Present the lines from the one containing "# ⚙ Training Tasks" through the one containing "The Task section within", both included, as a Markdown table with the columns Row and Content, omitting blank lines.

#### Supplied data:
>>

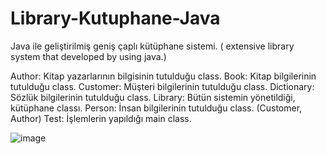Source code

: # Library-Kutuphane-Java
Java ile geliştirilmiş geniş çaplı kütüphane sistemi. ( extensive library system that developed by using java.)

Author: Kitap yazarlarının bilgisinin tutulduğu class.
Book: Kitap bilgilerinin tutulduğu class.
Customer: Müşteri bilgilerinin tutulduğu class.
Dictionary: Sözlük bilgilerinin tutulduğu class.
Library: Bütün sistemin yönetildiği, kütüphane classı.
Person: İnsan bilgilerinin tutulduğu class. (Customer, Author)
Test: İşlemlerin yapıldığı main class.

![image](https://user-images.githubusercontent.com/80919382/112024790-985a6f80-8b45-11eb-9ffe-259a5a37214b.png)
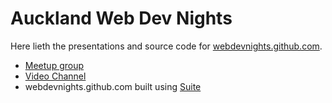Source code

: # Auckland Web Dev Nights

Here lieth the presentations and source code for [webdevnights.github.com](https://webdevnights.github.com).

* [Meetup group]("http://www.meetup.com/Auckland-Web-Dev-Nights/)
* [Video Channel](http://vimeo.com/channels/322981)
* webdevnights.github.com built using [Suite]("https://github.com/snikch/suite)

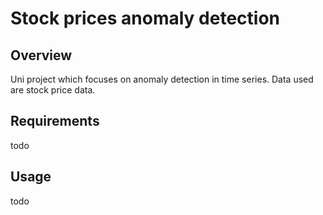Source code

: # Stock prices anomaly detection

## Overview

Uni project which focuses on anomaly detection in time series. Data used are stock price data. 

## Requirements

todo

## Usage

todo




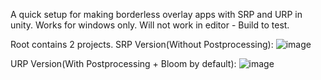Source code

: A quick setup for making borderless overlay apps with SRP and URP in unity.
Works for windows only.
Will not work in editor - Build to test.

Root contains 2 projects.
SRP Version(Without Postprocessing):
![image](https://github.com/Theo-Eclipse/unity-overlay/assets/84511904/5f8de178-1ac4-4f3e-9cbf-9a23777cae8a)


URP Version(With Postprocessing + Bloom by default):
![image](https://github.com/Theo-Eclipse/unity-overlay/assets/84511904/7c241058-7bb5-4416-9318-0d4fb090a5d7)
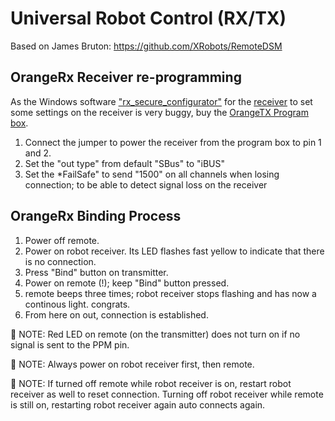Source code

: # Universal Robot Control (RX/TX)

Based on James Bruton:
https://github.com/XRobots/RemoteDSM


## OrangeRx Receiver re-programming
As the Windows software
["rx_secure_configurator"](https://cdn-global-hk.hobbyking.com/media/file/r/x/rx_secure_configurator.zip?_gl=1*g1ywqd*_ga*MTM1ODE1NzExLjE3MTE0MDI5MjU.*_ga_5W5MJE4N6Q*MTcxNDIxNzU1Ni4xMS4xLjE3MTQyMTc2MTguNTkuMC4w)
for the
[receiver](https://hobbyking.com/en_us/orangerx-rr12rdts-receiver-with-s-link-dsm2-dsmx-compatible.html?___store=en_us)
to set some settings on the receiver is very buggy, buy the
[OrangeTX Program box](https://hobbyking.com/en_us/orangerx-program-box-for-r620x-r1220x-v3-rr12rdts-receivers.html?___store=en_us).
1. Connect the jumper to power the receiver from the program box to pin 1 and 2.
2. Set the "out type" from default "SBus" to "iBUS"
3. Set the *FailSafe" to send "1500" on all channels when losing connection; to be able to detect signal loss on the receiver


## OrangeRx Binding Process
1. Power off remote.
2. Power on robot receiver. Its LED flashes fast yellow to indicate that there is no connection.
2. Press "Bind" button on transmitter.
3. Power on remote (!); keep "Bind" button pressed.
4. remote beeps three times; robot receiver stops flashing and has now a continous light. congrats.
5. From here on out, connection is established.

📝 NOTE: Red LED on remote (on the transmitter) does not turn on if no signal is sent to the PPM pin.

📝 NOTE: Always power on robot receiver first, then remote.

📝 NOTE: If turned off remote while robot receiver is on, restart robot receiver as well to reset connection.
Turning off robot receiver while remote is still on, restarting robot receiver again auto connects again.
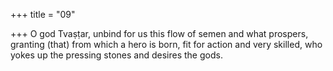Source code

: +++
title = "09"

+++
O god Tvaṣṭar, unbind for us this flow of semen and what prospers,  granting (that) from which a hero is born, fit for action and very skilled, who yokes up  the pressing stones and desires the gods.  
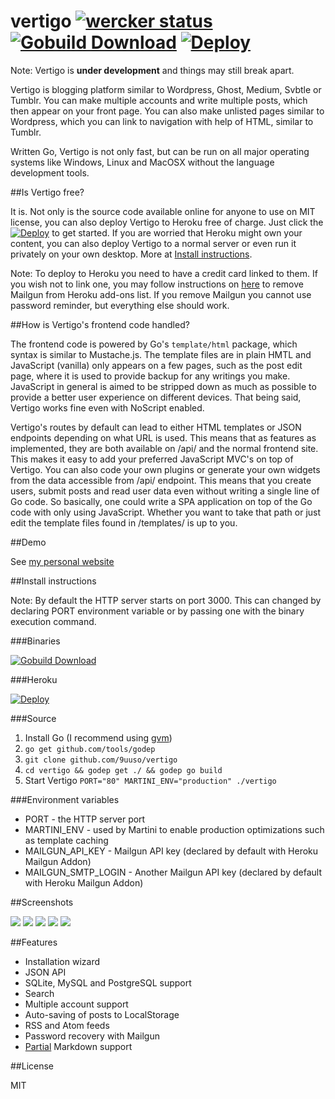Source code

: vertigo [![wercker status](https://app.wercker.com/status/e1f07b85320f902313d32fec503c5017/s/master "wercker status")](https://app.wercker.com/project/bykey/e1f07b85320f902313d32fec503c5017) [![Gobuild Download](https://img.shields.io/badge/gobuild-download-green.svg?style=flat)](http://gobuild.io/github.com/9uuso/vertigo) [![Deploy](https://www.herokucdn.com/deploy/button.png)](https://heroku.com/deploy)
=======

Note: Vertigo is **under development** and things may still break apart.

Vertigo is blogging platform similar to Wordpress, Ghost, Medium, Svbtle or Tumblr. You can make multiple accounts and write multiple posts, which then appear on your front page. You can also make unlisted pages similar to Wordpress, which you can link to navigation with help of HTML, similar to Tumblr.

Written Go, Vertigo is not only fast, but can be run on all major operating systems like Windows, Linux and MacOSX without the language development tools.

##Is Vertigo free?

It is. Not only is the source code available online for anyone to use on MIT license, you can also deploy Vertigo to Heroku free of charge. Just click the [![Deploy](https://www.herokucdn.com/deploy/button.png)](https://heroku.com/deploy) to get started. If you are worried that Heroku might own your content, you can also deploy Vertigo to a normal server or even run it privately on your own desktop. More at [Install instructions](https://github.com/9uuso/vertigo#install-instructions).

Note: To deploy to Heroku you need to have a credit card linked to them. If you wish not to link one, you may follow instructions on [here](https://github.com/9uuso/vertigo/issues/8) to remove Mailgun from Heroku add-ons list. If you remove Mailgun you cannot use password reminder, but everything else should work.

##How is Vertigo's frontend code handled?

The frontend code is powered by Go's `template/html` package, which syntax is similar to Mustache.js. The template files are in plain HMTL and JavaScript (vanilla) only appears on a few pages, such as the post edit page, where it is used to provide backup for any writings you make. JavaScript in general is aimed to be stripped down as much as possible to provide a better user experience on different devices. That being said, Vertigo works fine even with NoScript enabled.

Vertigo's routes by default can lead to either HTML templates or JSON endpoints depending on what URL is used. This means that as features as implemented, they are both available on /api/ and the normal frontend site. This makes it easy to add your preferred JavaScript MVC's on top of Vertigo. You can also code your own plugins or generate your own widgets from the data accessible from /api/ endpoint. This means that you create users, submit posts and read user data even without writing a single line of Go code. So basically, one could write a SPA application on top of the Go code with only using JavaScript. Whether you want to take that path or just edit the template files found in /templates/ is up to you.

##Demo

See [my personal website](http://www.juusohaavisto.com/)

##Install instructions

Note: By default the HTTP server starts on port 3000. This can changed by declaring PORT environment variable or by passing one with the binary execution command.

###Binaries

[![Gobuild Download](https://img.shields.io/badge/gobuild-download-green.svg?style=flat)](http://gobuild.io/github.com/9uuso/vertigo)

###Heroku

[![Deploy](https://www.herokucdn.com/deploy/button.png)](https://heroku.com/deploy)

###Source

1. Install Go (I recommend using [gvm](https://github.com/moovweb/gvm))
2. `go get github.com/tools/godep`
3. `git clone github.com/9uuso/vertigo`
4. `cd vertigo && godep get ./ && godep go build`
5. Start Vertigo `PORT="80" MARTINI_ENV="production" ./vertigo`

###Environment variables
* PORT - the HTTP server port
* MARTINI_ENV - used by Martini to enable production optimizations such as template caching
* MAILGUN_API_KEY - Mailgun API key (declared by default with Heroku Mailgun Addon)
* MAILGUN_SMTP_LOGIN - Another Mailgun API key (declared by default with Heroku Mailgun Addon)

##Screenshots

![](http://i.imgur.com/EGlBhjP.png)
![](http://i.imgur.com/0AfvQnW.png)
![](http://i.imgur.com/AeC9xml.png)
![](http://i.imgur.com/rDlM9IX.png)
![](http://i.imgur.com/EwFcRfq.png)

##Features

- Installation wizard
- JSON API
- SQLite, MySQL and PostgreSQL support
- Search
- Multiple account support
- Auto-saving of posts to LocalStorage
- RSS and Atom feeds
- Password recovery with Mailgun
- [Partial](https://github.com/9uuso/vertigo/issues/7) Markdown support

##License

MIT
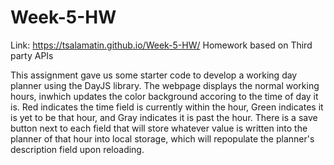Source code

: # Week-5-HW
Link: https://tsalamatin.github.io/Week-5-HW/
Homework based on Third party APIs
 
This assignment gave us some starter code to develop a working day planner using the DayJS library. The webpage displays the normal working hours, inwhich updates the color background accoring to the time of day it is. Red indicates the time field is currently within the hour, Green indicates it is yet to be that hour, and Gray indicates it is past the hour. There is a save button next to each field that will store whatever value is written into the planner of that hour into local storage, which will repopulate the planner's description field upon reloading.
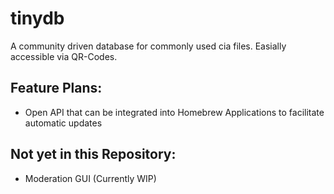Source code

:# tinydb
A community driven database for commonly used cia files. Easially accessible via QR-Codes. 

## Feature Plans:
- Open API that can be integrated into Homebrew Applications to facilitate automatic updates

## Not yet in this Repository:
- Moderation GUI (Currently WIP)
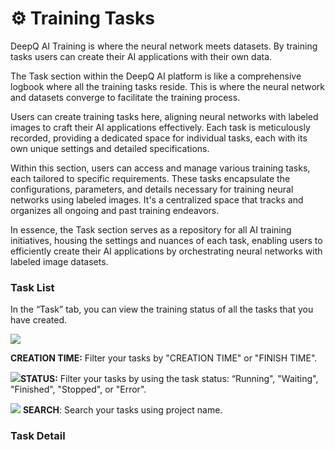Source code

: # ⚙ Training Tasks

DeepQ AI Training is where the neural network meets datasets. By training tasks users can create their AI applications with their own data.

The Task section within the DeepQ AI platform is like a comprehensive logbook where all the training tasks reside. This is where the neural network and datasets converge to facilitate the training process.

Users can create training tasks here, aligning neural networks with labeled images to craft their AI applications effectively. Each task is meticulously recorded, providing a dedicated space for individual tasks, each with its own unique settings and detailed specifications.

Within this section, users can access and manage various training tasks, each tailored to specific requirements. These tasks encapsulate the configurations, parameters, and details necessary for training neural networks using labeled images. It's a centralized space that tracks and organizes all ongoing and past training endeavors.

In essence, the Task section serves as a repository for all AI training initiatives, housing the settings and nuances of each task, enabling users to efficiently create their AI applications by orchestrating neural networks with labeled image datasets.



### Task List

In the “Task” tab, you can view the training status of all the tasks that you have created.

![](../../.gitbook/assets/AI\_Training\_Task\_Overview\_Example\_1.png)

**CREATION TIME:** Filter your tasks by "CREATION TIME" or "FINISH TIME".

![](https://console.deepq.ai/docs/console/.gitbook/assets/con-icon-11.png)**STATUS:** Filter your tasks by using the task status: “Running", "Waiting", "Finished", "Stopped", or "Error".

![](https://console.deepq.ai/docs/console/.gitbook/assets/con-icon-6.png) **SEARCH**: Search your tasks using project name.





### Task Detail





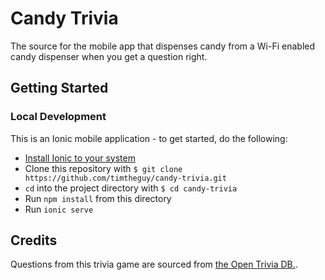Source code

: # Candy Trivia
The source for the mobile app that dispenses candy from a Wi-Fi enabled candy dispenser when you get a question right. 

## Getting Started
### Local Development
This is an Ionic mobile application - to get started, do the following:
- [Install Ionic to your system](https://ionicframework.com/docs/installation/cli)
- Clone this repository with `$ git clone https://github.com/timtheguy/candy-trivia.git`
- `cd` into the project directory with `$ cd candy-trivia`
- Run `npm install` from this directory
- Run `ionic serve`

## Credits
Questions from this trivia game are sourced from [the Open Trivia DB.](https://opentdb.com/).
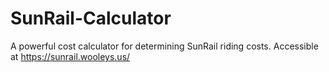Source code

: SunRail-Calculator
==================

A powerful cost calculator for determining SunRail riding costs. Accessible at https://sunrail.wooleys.us/
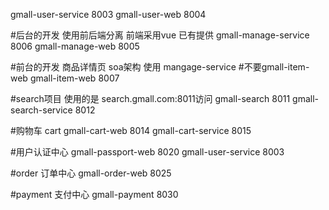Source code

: gmall-user-service  8003
gmall-user-web 8004

#后台的开发 使用前后端分离 前端采用vue 已有提供
gmall-manage-service  8006
gmall-manage-web  8005

#前台的开发  商品详情页 soa架构 使用 mangage-service 
#不要gmall-item-web
gmall-item-web   8007

#search项目 使用的是 search.gmall.com:8011访问
gmall-search 8011
gmall-search-service 8012

#购物车  cart
gmall-cart-web 8014
gmall-cart-service  8015

#用户认证中心
gmall-passport-web  8020
gmall-user-service 8003 

#order 订单中心
gmall-order-web 8025

#payment 支付中心
gmall-payment 8030
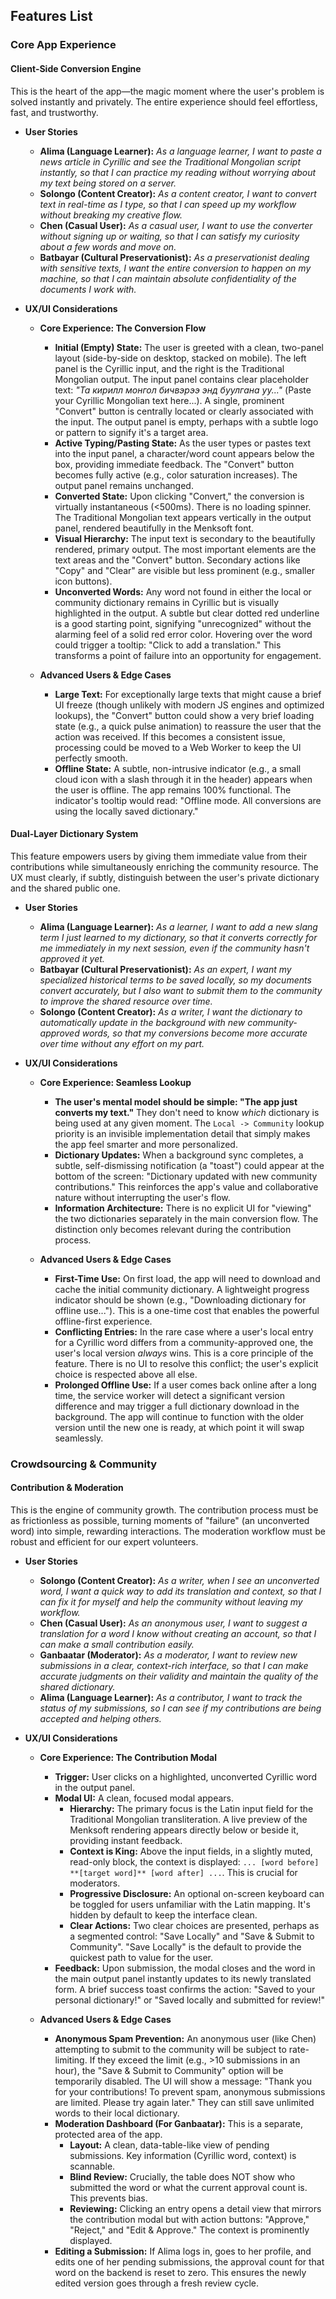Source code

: 

## Features List

### Core App Experience

#### Client-Side Conversion Engine
This is the heart of the app—the magic moment where the user's problem is solved instantly and privately. The entire experience should feel effortless, fast, and trustworthy.

-   **User Stories**
    -   **Alima (Language Learner):** *As a language learner, I want to paste a news article in Cyrillic and see the Traditional Mongolian script instantly, so that I can practice my reading without worrying about my text being stored on a server.*
    -   **Solongo (Content Creator):** *As a content creator, I want to convert text in real-time as I type, so that I can speed up my workflow without breaking my creative flow.*
    -   **Chen (Casual User):** *As a casual user, I want to use the converter without signing up or waiting, so that I can satisfy my curiosity about a few words and move on.*
    -   **Batbayar (Cultural Preservationist):** *As a preservationist dealing with sensitive texts, I want the entire conversion to happen on my machine, so that I can maintain absolute confidentiality of the documents I work with.*

-   **UX/UI Considerations**
    -   **Core Experience: The Conversion Flow**
        -   **Initial (Empty) State:** The user is greeted with a clean, two-panel layout (side-by-side on desktop, stacked on mobile). The left panel is the Cyrillic input, and the right is the Traditional Mongolian output. The input panel contains clear placeholder text: *"Та кирилл монгол бичвэрээ энд буулгана уу..."* (Paste your Cyrillic Mongolian text here...). A single, prominent "Convert" button is centrally located or clearly associated with the input. The output panel is empty, perhaps with a subtle logo or pattern to signify it's a target area.
        -   **Active Typing/Pasting State:** As the user types or pastes text into the input panel, a character/word count appears below the box, providing immediate feedback. The "Convert" button becomes fully active (e.g., color saturation increases). The output panel remains unchanged.
        -   **Converted State:** Upon clicking "Convert," the conversion is virtually instantaneous (<500ms). There is no loading spinner. The Traditional Mongolian text appears vertically in the output panel, rendered beautifully in the Menksoft font.
        -   **Visual Hierarchy:** The input text is secondary to the beautifully rendered, primary output. The most important elements are the text areas and the "Convert" button. Secondary actions like "Copy" and "Clear" are visible but less prominent (e.g., smaller icon buttons).
        -   **Unconverted Words:** Any word not found in either the local or community dictionary remains in Cyrillic but is visually highlighted in the output. A subtle but clear dotted red underline is a good starting point, signifying "unrecognized" without the alarming feel of a solid red error color. Hovering over the word could trigger a tooltip: "Click to add a translation." This transforms a point of failure into an opportunity for engagement.

    -   **Advanced Users & Edge Cases**
        -   **Large Text:** For exceptionally large texts that might cause a brief UI freeze (though unlikely with modern JS engines and optimized lookups), the "Convert" button could show a very brief loading state (e.g., a quick pulse animation) to reassure the user that the action was received. If this becomes a consistent issue, processing could be moved to a Web Worker to keep the UI perfectly smooth.
        -   **Offline State:** A subtle, non-intrusive indicator (e.g., a small cloud icon with a slash through it in the header) appears when the user is offline. The app remains 100% functional. The indicator's tooltip would read: "Offline mode. All conversions are using the locally saved dictionary."

#### Dual-Layer Dictionary System
This feature empowers users by giving them immediate value from their contributions while simultaneously enriching the community resource. The UX must clearly, if subtly, distinguish between the user's private dictionary and the shared public one.

-   **User Stories**
    -   **Alima (Language Learner):** *As a learner, I want to add a new slang term I just learned to my dictionary, so that it converts correctly for me immediately in my next session, even if the community hasn't approved it yet.*
    -   **Batbayar (Cultural Preservationist):** *As an expert, I want my specialized historical terms to be saved locally, so my documents convert accurately, but I also want to submit them to the community to improve the shared resource over time.*
    -   **Solongo (Content Creator):** *As a writer, I want the dictionary to automatically update in the background with new community-approved words, so that my conversions become more accurate over time without any effort on my part.*

-   **UX/UI Considerations**
    -   **Core Experience: Seamless Lookup**
        -   **The user's mental model should be simple: "The app just converts my text."** They don't need to know *which* dictionary is being used at any given moment. The `Local -> Community` lookup priority is an invisible implementation detail that simply makes the app feel smarter and more personalized.
        -   **Dictionary Updates:** When a background sync completes, a subtle, self-dismissing notification (a "toast") could appear at the bottom of the screen: "Dictionary updated with new community contributions." This reinforces the app's value and collaborative nature without interrupting the user's flow.
        -   **Information Architecture:** There is no explicit UI for "viewing" the two dictionaries separately in the main conversion flow. The distinction only becomes relevant during the contribution process.

    -   **Advanced Users & Edge Cases**
        -   **First-Time Use:** On first load, the app will need to download and cache the initial community dictionary. A lightweight progress indicator should be shown (e.g., "Downloading dictionary for offline use..."). This is a one-time cost that enables the powerful offline-first experience.
        -   **Conflicting Entries:** In the rare case where a user's local entry for a Cyrillic word differs from a community-approved one, the user's local version *always* wins. This is a core principle of the feature. There is no UI to resolve this conflict; the user's explicit choice is respected above all else.
        -   **Prolonged Offline Use:** If a user comes back online after a long time, the service worker will detect a significant version difference and may trigger a full dictionary download in the background. The app will continue to function with the older version until the new one is ready, at which point it will swap seamlessly.

### Crowdsourcing & Community

#### Contribution & Moderation
This is the engine of community growth. The contribution process must be as frictionless as possible, turning moments of "failure" (an unconverted word) into simple, rewarding interactions. The moderation workflow must be robust and efficient for our expert volunteers.

-   **User Stories**
    -   **Solongo (Content Creator):** *As a writer, when I see an unconverted word, I want a quick way to add its translation and context, so that I can fix it for myself and help the community without leaving my workflow.*
    -   **Chen (Casual User):** *As an anonymous user, I want to suggest a translation for a word I know without creating an account, so that I can make a small contribution easily.*
    -   **Ganbaatar (Moderator):** *As a moderator, I want to review new submissions in a clear, context-rich interface, so that I can make accurate judgments on their validity and maintain the quality of the shared dictionary.*
    -   **Alima (Language Learner):** *As a contributor, I want to track the status of my submissions, so I can see if my contributions are being accepted and helping others.*

-   **UX/UI Considerations**
    -   **Core Experience: The Contribution Modal**
        -   **Trigger:** User clicks on a highlighted, unconverted Cyrillic word in the output panel.
        -   **Modal UI:** A clean, focused modal appears.
            -   **Hierarchy:** The primary focus is the Latin input field for the Traditional Mongolian transliteration. A live preview of the Menksoft rendering appears directly below or beside it, providing instant feedback.
            -   **Context is King:** Above the input fields, in a slightly muted, read-only block, the context is displayed: `... [word before] **[target word]** [word after] ...`. This is crucial for moderators.
            -   **Progressive Disclosure:** An optional on-screen keyboard can be toggled for users unfamiliar with the Latin mapping. It's hidden by default to keep the interface clean.
            -   **Clear Actions:** Two clear choices are presented, perhaps as a segmented control: "Save Locally" and "Save & Submit to Community". "Save Locally" is the default to provide the quickest path to value for the user.
        -   **Feedback:** Upon submission, the modal closes and the word in the main output panel instantly updates to its newly translated form. A brief success toast confirms the action: "Saved to your personal dictionary!" or "Saved locally and submitted for review!"

    -   **Advanced Users & Edge Cases**
        -   **Anonymous Spam Prevention:** An anonymous user (like Chen) attempting to submit to the community will be subject to rate-limiting. If they exceed the limit (e.g., >10 submissions in an hour), the "Save & Submit to Community" option will be temporarily disabled. The UI will show a message: "Thank you for your contributions! To prevent spam, anonymous submissions are limited. Please try again later." They can still save unlimited words to their local dictionary.
        -   **Moderation Dashboard (For Ganbaatar):** This is a separate, protected area of the app.
            -   **Layout:** A clean, data-table-like view of pending submissions. Key information (Cyrillic word, context) is scannable.
            -   **Blind Review:** Crucially, the table does NOT show who submitted the word or what the current approval count is. This prevents bias.
            -   **Reviewing:** Clicking an entry opens a detail view that mirrors the contribution modal but with action buttons: "Approve," "Reject," and "Edit & Approve." The context is prominently displayed.
        -   **Editing a Submission:** If Alima logs in, goes to her profile, and edits one of her pending submissions, the approval count for that word on the backend is reset to zero. This ensures the newly edited version goes through a fresh review cycle.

<<

#### Task output:
| Row | Content |
|---|---|
| 1 | : # ⚙ Training Tasks |
| 2 | DeepQ AI Training is where the neural network meets datasets. By training tasks users can create their AI applications with their own data. |
| 3 | The Task section within the DeepQ AI platform is like a comprehensive logbook where all the training tasks reside. This is where the neural network and datasets converge to facilitate the training process. |